What the task requires
Could the data below be printed out exactly, with the pictures left out?

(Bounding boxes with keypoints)
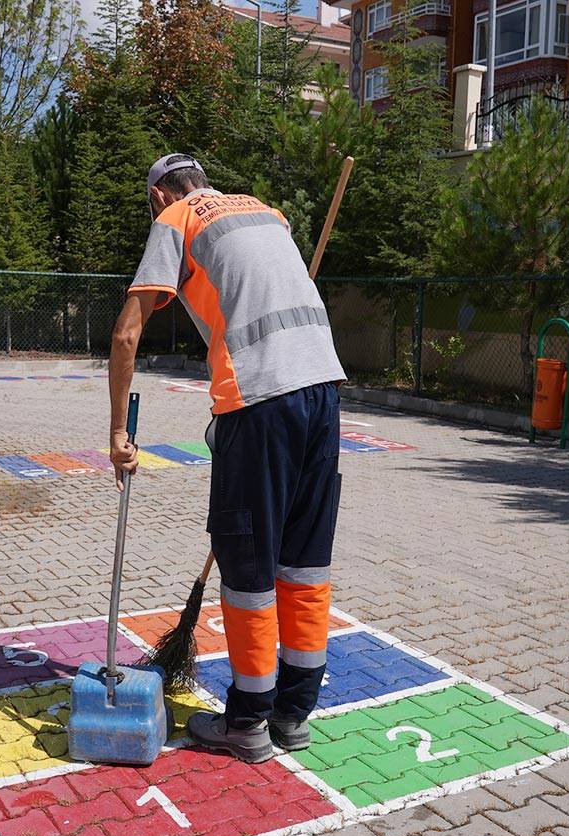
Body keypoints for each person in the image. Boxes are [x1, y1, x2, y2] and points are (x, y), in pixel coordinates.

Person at [108, 153, 346, 763]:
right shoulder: (265, 211)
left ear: (159, 196)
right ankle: (294, 715)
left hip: (258, 400)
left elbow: (127, 333)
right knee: (303, 561)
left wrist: (117, 433)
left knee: (248, 562)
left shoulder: (177, 218)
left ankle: (247, 722)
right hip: (322, 389)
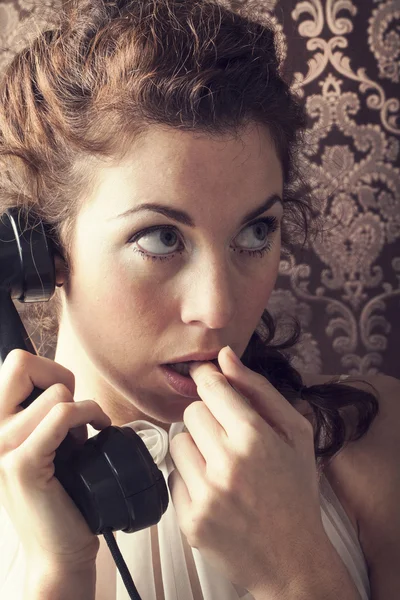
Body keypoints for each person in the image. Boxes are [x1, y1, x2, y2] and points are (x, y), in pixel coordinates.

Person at [0, 0, 398, 599]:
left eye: (255, 232)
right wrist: (55, 572)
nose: (217, 310)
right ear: (44, 254)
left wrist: (295, 568)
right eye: (161, 239)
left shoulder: (377, 440)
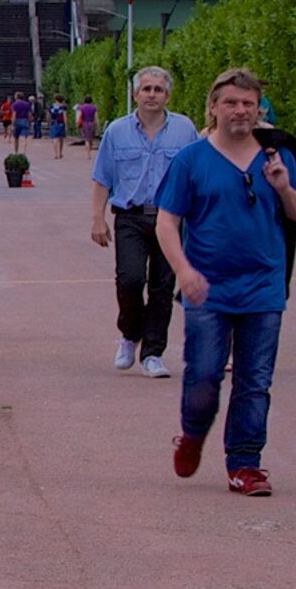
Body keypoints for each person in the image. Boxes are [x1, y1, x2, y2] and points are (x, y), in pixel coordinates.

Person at [156, 65, 296, 496]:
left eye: (249, 104)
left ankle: (246, 464)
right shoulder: (192, 159)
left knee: (255, 380)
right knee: (205, 374)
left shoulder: (275, 157)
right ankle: (192, 434)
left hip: (264, 286)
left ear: (259, 109)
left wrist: (283, 187)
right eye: (231, 103)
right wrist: (184, 271)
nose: (241, 111)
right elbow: (167, 222)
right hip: (208, 288)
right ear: (213, 107)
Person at [89, 67, 197, 375]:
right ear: (135, 94)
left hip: (171, 219)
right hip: (131, 217)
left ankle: (153, 353)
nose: (152, 95)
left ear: (168, 95)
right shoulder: (117, 131)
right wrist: (97, 219)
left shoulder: (184, 130)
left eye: (158, 90)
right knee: (130, 279)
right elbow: (102, 178)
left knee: (163, 286)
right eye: (146, 89)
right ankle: (129, 333)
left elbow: (195, 176)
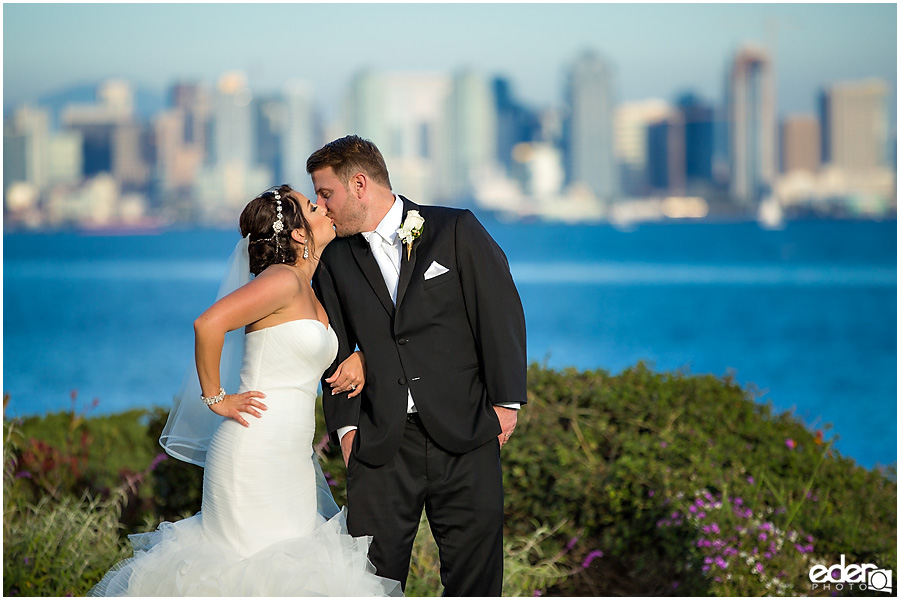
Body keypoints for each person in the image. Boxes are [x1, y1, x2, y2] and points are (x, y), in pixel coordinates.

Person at [89, 185, 401, 597]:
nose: (323, 208)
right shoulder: (283, 280)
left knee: (291, 577)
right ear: (299, 235)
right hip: (252, 453)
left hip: (291, 460)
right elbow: (208, 324)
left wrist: (359, 358)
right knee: (247, 577)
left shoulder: (306, 287)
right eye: (313, 206)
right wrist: (216, 397)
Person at [308, 135, 527, 596]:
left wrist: (506, 404)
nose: (321, 206)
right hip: (381, 443)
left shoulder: (455, 229)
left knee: (476, 582)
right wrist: (347, 430)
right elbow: (334, 348)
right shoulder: (334, 258)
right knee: (369, 584)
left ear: (360, 184)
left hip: (466, 433)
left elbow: (500, 312)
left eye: (326, 194)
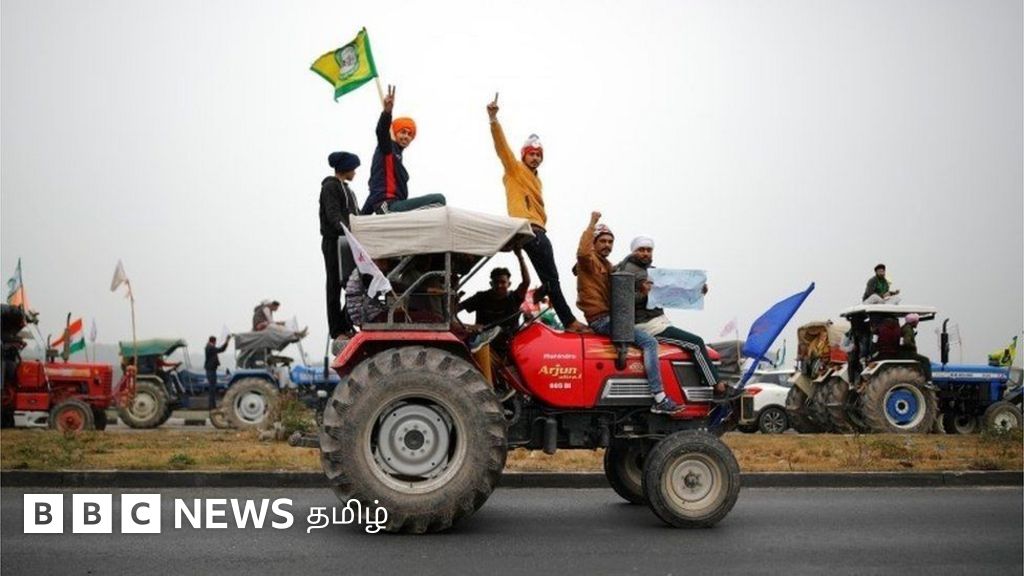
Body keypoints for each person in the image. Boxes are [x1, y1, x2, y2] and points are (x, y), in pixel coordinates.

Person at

Response to this task
Body keypoints for each person in the image. Boxes are [x1, y1, x2, y2] and points are (x, y), in pixel coordinates.

Person at [108, 153, 346, 763]:
right shoulder: (265, 211)
left ear: (159, 196)
right ankle: (294, 715)
left hip: (258, 400)
left elbow: (127, 333)
right knee: (303, 561)
left wrist: (117, 433)
left knee: (248, 562)
left shoulder: (177, 218)
left ankle: (247, 722)
right hip: (322, 389)
Body keypoints for each person in the image. Boxes are [x1, y1, x2, y2] and points are (x, y), in pixel coordinates.

Person at [0, 0, 398, 599]:
left eye: (255, 232)
right wrist: (55, 572)
nose: (217, 310)
right ear: (44, 254)
left wrist: (295, 568)
right eye: (161, 239)
left shoulder: (377, 440)
Body keypoints for each person in the image. Boxes are [x1, y1, x2, y2] and points are (x, y), in pixel coordinates.

Person at [156, 65, 296, 496]:
left eye: (249, 104)
left ankle: (246, 464)
right shoulder: (192, 159)
left knee: (255, 380)
right knee: (205, 374)
left shoulder: (275, 157)
right ankle: (192, 434)
left hip: (264, 286)
left ear: (259, 109)
left wrist: (283, 187)
right eye: (231, 103)
right wrist: (184, 271)
nose: (241, 111)
right elbow: (167, 222)
right hip: (208, 288)
right ear: (213, 107)
Person at [89, 67, 197, 375]:
right ear: (135, 94)
left hip: (171, 219)
right hip: (131, 217)
left ankle: (153, 353)
nose: (152, 95)
left ear: (168, 95)
right shoulder: (117, 131)
right wrist: (97, 219)
left shoulder: (184, 130)
left eye: (158, 90)
right knee: (130, 279)
right elbow: (102, 178)
left knee: (163, 286)
right eye: (146, 89)
right ankle: (129, 333)
left elbow: (195, 176)
Body keypoints for each person in the image. Boxes are [x1, y1, x2, y2] and points are (x, y), in pixel coordinates.

Person at [89, 185, 401, 597]:
nose: (323, 208)
right shoulder: (283, 280)
left knee: (291, 577)
right ear: (299, 235)
right hip: (252, 453)
left hip: (291, 460)
right elbow: (208, 324)
left wrist: (359, 358)
right knee: (247, 577)
left shoulder: (306, 287)
right eye: (313, 206)
right wrist: (216, 397)
Person at [308, 135, 527, 596]:
left wrist: (506, 404)
nose: (321, 206)
right hip: (381, 443)
left shoulder: (455, 229)
left knee: (476, 582)
right wrist: (347, 430)
right elbow: (334, 348)
right shoulder: (334, 258)
right knee: (369, 584)
left ear: (360, 184)
left hip: (466, 433)
left elbow: (500, 312)
left eye: (326, 194)
Body keypoints for each person in the image. Boxes are [x1, y1, x2, y2] and points are (x, y), in pixel coordinates.

Person at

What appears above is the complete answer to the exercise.